In the case of “friendlies” these are real people with legitimate accounts, a type of attack that is is almost impossible to stop since transactions are conducted with the assumption that the consumer will pay. Synthetic IDs are created by fraudsters to obtain legitimate bank cards and checks for the purpose of committing a crime. Since their payment accounts are authentic and not stolen, retailers need to use more complex software and verification methods to ferret out these criminals.

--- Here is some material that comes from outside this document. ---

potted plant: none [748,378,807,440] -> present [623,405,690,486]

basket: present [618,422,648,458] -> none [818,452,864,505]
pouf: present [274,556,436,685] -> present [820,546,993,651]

Despite the significant efforts being made by the financial services industry, risk and fraud mitigation vendors and the global law enforcement community merchants are reporting that their fraud losses have risen in the past year. According to an Experian blog which highlighted its 2019 Global Identity and Fraud report which surveyed 1,000 businesses in 21 countries over half of businesses reported that their fraud losses had grown in the past 12 months compared to a year earlier. Additionally, one-quarter (27%) of businesses stated that losses had stayed the same over the same time period.

“The dark market is full of criminals selling real data that others are buying for the purposes of committing fraud and it’s only getting worse as we have more breaches and synthetic identities are being created,” stated Tim Yunusov, head of banking systems security at Positive Technologies, a digital security firm offering solution to combat cyber threats.